Brief → Would you please output all the records exactly as given? Pictures should not appear in the copy.

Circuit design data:
※ ※ ※

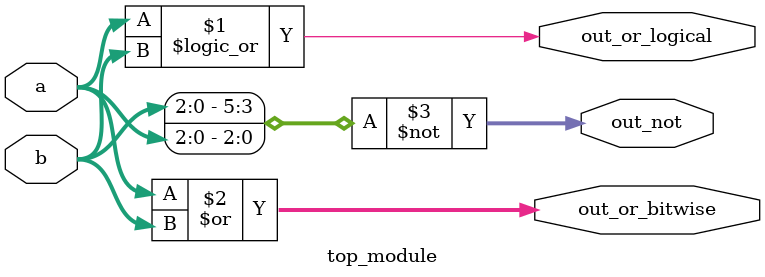
<source format=v>
module top_module( 
    input [2:0] a,
    input [2:0] b,
    output [2:0] out_or_bitwise,
    output out_or_logical,
    output [5:0] out_not
);

    assign out_or_logical = a || b;
    assign out_or_bitwise = a | b;
    assign out_not = ~{b , a};
endmodule

</source>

※ ※ ※

Output below →
<source format=v>
module top_module( 
    input [2:0] a,
    input [2:0] b,
    output [2:0] out_or_bitwise,
    output out_or_logical,
    output [5:0] out_not
);

    assign out_or_logical = a || b;
    assign out_or_bitwise = a | b;
    assign out_not = ~{b , a};
endmodule

</source>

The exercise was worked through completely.